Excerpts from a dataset
- - - - -
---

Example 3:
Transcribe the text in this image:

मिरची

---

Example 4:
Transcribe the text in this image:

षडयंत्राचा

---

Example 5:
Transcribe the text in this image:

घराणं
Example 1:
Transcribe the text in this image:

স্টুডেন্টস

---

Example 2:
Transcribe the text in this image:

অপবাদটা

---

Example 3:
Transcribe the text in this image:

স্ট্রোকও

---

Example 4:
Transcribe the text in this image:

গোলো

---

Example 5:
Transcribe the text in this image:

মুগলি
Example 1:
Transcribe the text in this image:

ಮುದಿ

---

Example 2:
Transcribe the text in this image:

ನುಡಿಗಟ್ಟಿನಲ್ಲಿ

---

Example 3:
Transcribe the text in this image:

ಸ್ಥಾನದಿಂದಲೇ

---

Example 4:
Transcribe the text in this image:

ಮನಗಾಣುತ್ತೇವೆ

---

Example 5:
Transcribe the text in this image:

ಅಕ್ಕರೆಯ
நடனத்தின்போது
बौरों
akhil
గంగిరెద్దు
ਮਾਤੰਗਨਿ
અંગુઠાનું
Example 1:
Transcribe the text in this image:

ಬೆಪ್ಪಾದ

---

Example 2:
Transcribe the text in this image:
- - - - -
Problem to work on: Every record must be retyped so that it matches the original exactly.

Result for this exercise:
---

Example 3:
Transcribe the text in this image:

मिरची

---

Example 4:
Transcribe the text in this image:

षडयंत्राचा

---

Example 5:
Transcribe the text in this image:

घराणं
Example 1:
Transcribe the text in this image:

স্টুডেন্টস

---

Example 2:
Transcribe the text in this image:

অপবাদটা

---

Example 3:
Transcribe the text in this image:

স্ট্রোকও

---

Example 4:
Transcribe the text in this image:

গোলো

---

Example 5:
Transcribe the text in this image:

মুগলি
Example 1:
Transcribe the text in this image:

ಮುದಿ

---

Example 2:
Transcribe the text in this image:

ನುಡಿಗಟ್ಟಿನಲ್ಲಿ

---

Example 3:
Transcribe the text in this image:

ಸ್ಥಾನದಿಂದಲೇ

---

Example 4:
Transcribe the text in this image:

ಮನಗಾಣುತ್ತೇವೆ

---

Example 5:
Transcribe the text in this image:

ಅಕ್ಕರೆಯ
நடனத்தின்போது
बौरों
akhil
గంగిరెద్దు
ਮਾਤੰਗਨਿ
અંગુઠાનું
Example 1:
Transcribe the text in this image:

ಬೆಪ್ಪಾದ

---

Example 2:
Transcribe the text in this image:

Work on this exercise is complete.